Consider that customer who is on a website and browsing products only to leave without placing an item in the cart. The consumer has shown some level of interest. Recognizing this, a retailer would traditionally continue sending them standard promotional emails and retarget the customer through search and social media. But this experience has challenges. Paid retargeting can be expensive, the strategy is siloed, and standard promotional emails are not always relevant. 

But this relevance matters. The same Omnisend report showed that that segmented campaigns earned 62% higher order rates than non-segmented ones. The reason—segmented messages are more relevant.

This is where automated behavior-based, multi-channel messaging can deliver a more user-friendly experience and guide the customer along their purchase journey. 

Consider the impact of sending abandonment messages via the channel(s) of the customer’s choosing—after all, no one chooses to see ads on their social feeds. Retailers can easily send automated reminder messages (e.g., email, SMS, push) for the products they were viewing via any, or all, channel(s)—and if the consumer completes their order, the other channels recognize and cease their retargeting efforts. 

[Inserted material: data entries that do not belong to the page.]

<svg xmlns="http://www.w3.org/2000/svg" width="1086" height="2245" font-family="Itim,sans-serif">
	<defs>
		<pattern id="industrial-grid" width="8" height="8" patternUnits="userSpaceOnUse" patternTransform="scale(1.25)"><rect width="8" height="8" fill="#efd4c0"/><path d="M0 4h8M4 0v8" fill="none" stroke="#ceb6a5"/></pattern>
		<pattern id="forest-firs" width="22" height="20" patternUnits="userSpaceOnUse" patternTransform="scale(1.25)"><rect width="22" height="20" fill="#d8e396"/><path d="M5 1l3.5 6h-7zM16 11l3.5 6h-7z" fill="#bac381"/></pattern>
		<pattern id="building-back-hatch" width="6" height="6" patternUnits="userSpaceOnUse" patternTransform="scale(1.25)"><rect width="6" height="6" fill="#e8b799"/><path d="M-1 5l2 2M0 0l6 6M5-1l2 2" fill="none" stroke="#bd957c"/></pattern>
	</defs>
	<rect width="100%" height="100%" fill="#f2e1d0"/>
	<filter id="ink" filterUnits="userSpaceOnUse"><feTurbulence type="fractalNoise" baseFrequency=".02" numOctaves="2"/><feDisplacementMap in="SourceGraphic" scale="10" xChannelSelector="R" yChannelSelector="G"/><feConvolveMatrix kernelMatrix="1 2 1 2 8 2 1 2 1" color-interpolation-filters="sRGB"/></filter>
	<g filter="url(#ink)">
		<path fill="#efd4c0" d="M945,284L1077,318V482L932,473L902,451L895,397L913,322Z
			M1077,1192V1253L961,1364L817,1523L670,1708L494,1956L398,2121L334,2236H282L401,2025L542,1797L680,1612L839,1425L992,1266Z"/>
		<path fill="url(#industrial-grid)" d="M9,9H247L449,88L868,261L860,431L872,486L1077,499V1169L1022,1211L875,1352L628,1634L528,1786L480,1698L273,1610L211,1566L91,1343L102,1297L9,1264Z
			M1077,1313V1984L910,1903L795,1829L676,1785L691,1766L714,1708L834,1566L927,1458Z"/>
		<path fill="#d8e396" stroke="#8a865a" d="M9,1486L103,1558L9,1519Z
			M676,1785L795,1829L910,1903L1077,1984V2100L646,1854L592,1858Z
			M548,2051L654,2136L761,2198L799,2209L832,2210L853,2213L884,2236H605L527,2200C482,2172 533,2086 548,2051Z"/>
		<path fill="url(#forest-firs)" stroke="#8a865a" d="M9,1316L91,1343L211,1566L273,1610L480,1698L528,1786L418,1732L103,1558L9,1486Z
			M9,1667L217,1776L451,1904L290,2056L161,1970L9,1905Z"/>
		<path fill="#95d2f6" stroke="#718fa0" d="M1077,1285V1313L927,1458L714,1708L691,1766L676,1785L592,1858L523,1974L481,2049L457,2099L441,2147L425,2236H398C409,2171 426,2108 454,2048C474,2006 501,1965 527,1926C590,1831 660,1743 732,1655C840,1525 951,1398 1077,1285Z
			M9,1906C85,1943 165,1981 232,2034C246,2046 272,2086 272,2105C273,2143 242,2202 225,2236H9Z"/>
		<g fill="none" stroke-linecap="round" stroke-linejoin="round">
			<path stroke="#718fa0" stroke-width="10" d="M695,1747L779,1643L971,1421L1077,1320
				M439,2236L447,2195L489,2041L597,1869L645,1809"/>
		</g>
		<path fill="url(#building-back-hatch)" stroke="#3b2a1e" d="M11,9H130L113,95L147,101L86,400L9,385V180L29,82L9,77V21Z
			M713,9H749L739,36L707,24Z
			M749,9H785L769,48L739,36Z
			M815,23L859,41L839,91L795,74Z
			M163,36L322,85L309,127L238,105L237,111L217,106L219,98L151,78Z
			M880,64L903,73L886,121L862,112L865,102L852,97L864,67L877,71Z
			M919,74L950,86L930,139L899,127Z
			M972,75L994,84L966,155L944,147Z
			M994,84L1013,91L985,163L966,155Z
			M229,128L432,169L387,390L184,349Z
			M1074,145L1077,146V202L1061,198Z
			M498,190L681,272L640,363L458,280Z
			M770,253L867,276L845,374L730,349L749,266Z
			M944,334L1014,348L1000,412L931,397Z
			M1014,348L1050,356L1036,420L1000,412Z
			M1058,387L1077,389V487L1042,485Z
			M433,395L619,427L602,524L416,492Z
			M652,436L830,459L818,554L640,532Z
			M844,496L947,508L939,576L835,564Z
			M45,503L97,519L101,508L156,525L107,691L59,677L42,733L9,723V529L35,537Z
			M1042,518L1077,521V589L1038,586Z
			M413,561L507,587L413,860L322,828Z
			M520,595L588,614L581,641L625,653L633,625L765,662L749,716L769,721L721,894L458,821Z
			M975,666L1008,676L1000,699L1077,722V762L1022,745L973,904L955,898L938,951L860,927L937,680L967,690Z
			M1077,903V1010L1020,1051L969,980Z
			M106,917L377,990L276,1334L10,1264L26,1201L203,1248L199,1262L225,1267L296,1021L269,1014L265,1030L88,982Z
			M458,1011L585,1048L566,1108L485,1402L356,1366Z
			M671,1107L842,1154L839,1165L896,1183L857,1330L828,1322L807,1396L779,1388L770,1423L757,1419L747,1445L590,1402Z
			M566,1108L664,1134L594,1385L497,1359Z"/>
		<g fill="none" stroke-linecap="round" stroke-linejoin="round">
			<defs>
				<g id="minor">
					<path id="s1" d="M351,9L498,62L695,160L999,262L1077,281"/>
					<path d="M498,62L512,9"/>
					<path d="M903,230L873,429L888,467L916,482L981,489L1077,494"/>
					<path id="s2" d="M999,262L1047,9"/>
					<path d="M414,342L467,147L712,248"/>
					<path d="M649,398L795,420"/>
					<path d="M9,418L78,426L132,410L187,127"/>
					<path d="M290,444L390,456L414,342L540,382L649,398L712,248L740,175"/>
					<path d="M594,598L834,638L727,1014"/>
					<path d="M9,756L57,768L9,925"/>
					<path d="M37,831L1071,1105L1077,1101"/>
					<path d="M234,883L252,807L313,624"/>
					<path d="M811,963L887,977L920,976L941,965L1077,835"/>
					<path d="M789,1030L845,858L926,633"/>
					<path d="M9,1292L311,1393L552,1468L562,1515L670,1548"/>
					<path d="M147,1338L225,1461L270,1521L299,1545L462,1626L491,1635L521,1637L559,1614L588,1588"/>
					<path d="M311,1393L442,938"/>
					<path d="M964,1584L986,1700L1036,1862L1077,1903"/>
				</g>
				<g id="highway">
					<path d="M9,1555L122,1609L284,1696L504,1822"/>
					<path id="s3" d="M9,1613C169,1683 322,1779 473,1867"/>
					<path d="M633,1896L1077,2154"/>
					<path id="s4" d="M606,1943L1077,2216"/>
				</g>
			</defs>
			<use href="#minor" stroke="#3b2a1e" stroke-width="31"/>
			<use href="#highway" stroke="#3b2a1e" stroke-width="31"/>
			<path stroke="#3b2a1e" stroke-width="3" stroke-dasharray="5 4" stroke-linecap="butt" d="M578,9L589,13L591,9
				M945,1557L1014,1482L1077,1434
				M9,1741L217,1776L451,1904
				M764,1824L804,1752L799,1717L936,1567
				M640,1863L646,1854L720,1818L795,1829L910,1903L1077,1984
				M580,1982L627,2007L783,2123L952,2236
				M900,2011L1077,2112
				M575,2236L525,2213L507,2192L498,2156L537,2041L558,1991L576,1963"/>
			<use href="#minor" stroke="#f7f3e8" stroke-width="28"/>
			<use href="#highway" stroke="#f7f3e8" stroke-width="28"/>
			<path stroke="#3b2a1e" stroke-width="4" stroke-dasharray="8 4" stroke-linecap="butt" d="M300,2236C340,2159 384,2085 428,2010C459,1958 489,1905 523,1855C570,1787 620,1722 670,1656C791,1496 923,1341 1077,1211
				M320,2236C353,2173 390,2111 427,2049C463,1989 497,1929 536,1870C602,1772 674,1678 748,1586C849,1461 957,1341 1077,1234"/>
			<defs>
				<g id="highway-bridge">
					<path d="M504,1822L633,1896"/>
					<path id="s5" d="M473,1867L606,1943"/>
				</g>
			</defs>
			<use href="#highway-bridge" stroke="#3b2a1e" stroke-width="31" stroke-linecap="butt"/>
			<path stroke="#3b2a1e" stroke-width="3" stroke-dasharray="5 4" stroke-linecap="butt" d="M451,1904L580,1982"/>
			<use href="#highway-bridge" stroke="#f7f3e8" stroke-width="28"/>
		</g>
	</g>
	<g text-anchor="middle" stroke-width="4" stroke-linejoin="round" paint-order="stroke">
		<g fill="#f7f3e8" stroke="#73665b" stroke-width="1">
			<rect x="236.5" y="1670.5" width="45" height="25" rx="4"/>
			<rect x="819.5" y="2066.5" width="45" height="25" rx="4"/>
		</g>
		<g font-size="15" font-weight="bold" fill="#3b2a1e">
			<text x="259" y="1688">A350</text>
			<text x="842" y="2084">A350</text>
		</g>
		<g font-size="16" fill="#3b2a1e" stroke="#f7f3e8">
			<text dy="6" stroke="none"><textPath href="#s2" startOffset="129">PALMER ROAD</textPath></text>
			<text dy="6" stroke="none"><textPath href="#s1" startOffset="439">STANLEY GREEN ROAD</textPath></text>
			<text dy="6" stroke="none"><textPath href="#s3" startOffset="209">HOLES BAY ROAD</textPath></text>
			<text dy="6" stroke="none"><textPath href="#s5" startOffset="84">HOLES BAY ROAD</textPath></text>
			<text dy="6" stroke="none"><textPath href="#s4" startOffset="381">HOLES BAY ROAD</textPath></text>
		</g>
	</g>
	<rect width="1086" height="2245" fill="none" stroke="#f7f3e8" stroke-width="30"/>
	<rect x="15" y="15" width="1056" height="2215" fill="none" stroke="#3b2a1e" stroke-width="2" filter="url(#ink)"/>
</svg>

Automated behavior-based messaging, such as browse abandonment, delivers segmented, relevant, and timely messaging to customers. Consumers recognize the value in them. That’s why it is not uncommon to see retailers drive over 25% of their email revenue on these messages alone.

This is just one example of automated, behavior-based messaging. Others include cart abandonment, welcome series, post- and lapsed-purchase, and re-engagement messages. I expect to see a continued increase in behavior-based automation adoption and the use of data, such as cart total or purchase history, to make these messages even more relevant than they naturally are.

Paving the Way for the Future

Utilizing behavior-based marketing automation to create relevant messaging and delivering it via the channel(s) of the customers’ choosing is going to be essential for catering to the modern-day online customer journey.

Tomorrow’s successful retailers will be those who cohesively incorporate other channels into their traditional siloed pillars of email, paid search, and paid social to create one unified, spiderwebbed e-commerce journey. After all, if you’re trying to catch flies, it’s good to be the spider who makes the web.